“You’re most welcome. Many happy returns. Twenty-five is a pivotal time. Now, then, Miss Fenwick has just popped ’round to say they’ve been inundated and will have to take lunch much nearer the tea break, but she hopes I will allow you a longer break this afternoon, and I think that can be arranged.”
“Thank you. I can take a short lunch.”
“Well, to do that you’ll have to keep track of the time,” Hilda warned. Then she smiled. “This ought to help,” she said, handing Maisie a cardboard box.
Perplexed, Maisie opened it to find a lilac-colored hard case. And inside that was a little enameled watch with a lilac face. It was already set to the right time. Maisie stared down at it, as though it were a face that could gaze back. She’d never received a proper birthday present in her life, and now she had gotten two . . .
“Oh! Miss Matheson!” The mascara was inching down her cheeks.
“I said twenty-five was a pivotal time, didn’t I?” Hilda smiled. “And this will save you always having to check the clock. What did I tell you your first day? Efficiency. We run on efficiency. Now put it on and remember to wind it every night. It should run for years, I hope. Have you got that letter for Mr. Wells?”

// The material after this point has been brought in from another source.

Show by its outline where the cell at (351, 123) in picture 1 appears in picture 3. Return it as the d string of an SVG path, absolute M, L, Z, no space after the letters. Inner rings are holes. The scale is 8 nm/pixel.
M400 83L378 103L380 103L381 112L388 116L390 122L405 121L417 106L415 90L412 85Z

Hilda was continuing to work her charms on H. G. Wells, who was blunt in his opinion that broadcasting was far sillier than anything he could ever write. Hilda’s latest letter to him was a masterstroke, telling him that while of course she respected his position, he was robbing Britain of a special experience. She signed it in her firm hand, then asked for the morning’s correspondence, simultaneously demanding Maisie take dictation on her observations from the breakfast meeting, because it was possible most of what had been said could be worked up into some very fine Talks. The chaotic normalness restored Maisie’s face to some order.
It was, finally, a bright day, with the sky a pagan celebration blue and the flowers in the potted plants hanging from lamps along Savoy Street giving full vent to their bliss. Maisie, armed with a steno pad and a notebook full of Hilda’s thoughts on broadcasting, headed to the Tup, warm thoughts of Mrs. Holmby’s lamb chops putting a skip in her step, but the glory of the day and the majesty of her new watch turned her to the sandwich bar on the Strand. Laden with sandwiches, chocolate from Miss Cryer’s, and, despite the promise of a long tea, two cakes, she strolled down to the Embankment.
She rolled a pencil through her fingers, staring at the Thames as it bubbled along. I wonder how far it goes? I’d love to travel the whole length of it someday. And then out through the estuary and on and on.
“I say, would you mind awfully if I shared the bench? Rotten impertinent of me, but this is the only one I’ve passed for the last half mile that’s not overflowing with squawking children and snapping nannies. Gosh, doesn’t ‘Squawking Children and Snapping Nannies’ sound like a music-hall ditty? I might be in the wrong business.”
Maisie looked up at the tall young man hovering by the bench. His derby was set well back on his head, showing off waving brown hair, slicked back enough to be neat, but not so much as to be dandified. Chocolate-brown eyes, soft and puppyish, with a cheery snap around the edges. Crinkles under his eyes that went deep as he smiled. She felt as if someone had lightly brushed the back of her neck—a tickle she felt all the way to her toes.
“Well, it’s a public bench, so I really can’t lay claim to the whole of it.”
“I can’t know. You might have given money for it,” he pointed out.
“Wouldn’t that be a sight, miles of us all on our own benches? That takes entitlement a bit far.”
“It could sound like free enterprise,” he ventured.
“It doesn’t sound like free anything,” she told him with finality.
“Wise words,” he said, sitting down and unwrapping a sandwich. Maisie sneaked one last glance at him and turned back to her own food.
“I must say,” her uninvited companion piped up, “I’m a bit surprised to see a young girl out on her own like this.”
She bristled. “You think I should have a chaperone?”
“Nothing so bourgeois as that,” he said, chuckling. “I only meant that you modern girls usually go ’round in pairs, or a gag—er, group.”
“You were about to say ‘gaggle,’ weren’t you?” She was surprised by her own sharpness. It was so easy to talk to someone you weren’t sure you wanted around, tickle or no. He was handsome, and perhaps clever, but she knew now that handsome young men were lethal.
He threw back his head and laughed, just like Hilda.
“Caught but corrected. And contrite.”
“I like eating alone,” she told him. She didn’t want it to sound like a hint, but her hackles were rising. She refused to be seen as easy prey.
“Ah, but you’re not alone. You’ve got a notebook. Do you write?”
She closed the book, protective of Hilda’s privacy.
“A little.”
“For business or pleasure?”
“Isn’t most writing always both?”
He laughed again.
“You’re a funny thing,” he told her. “I’m a writer as well, journalism, some essays—well, they bleed together.”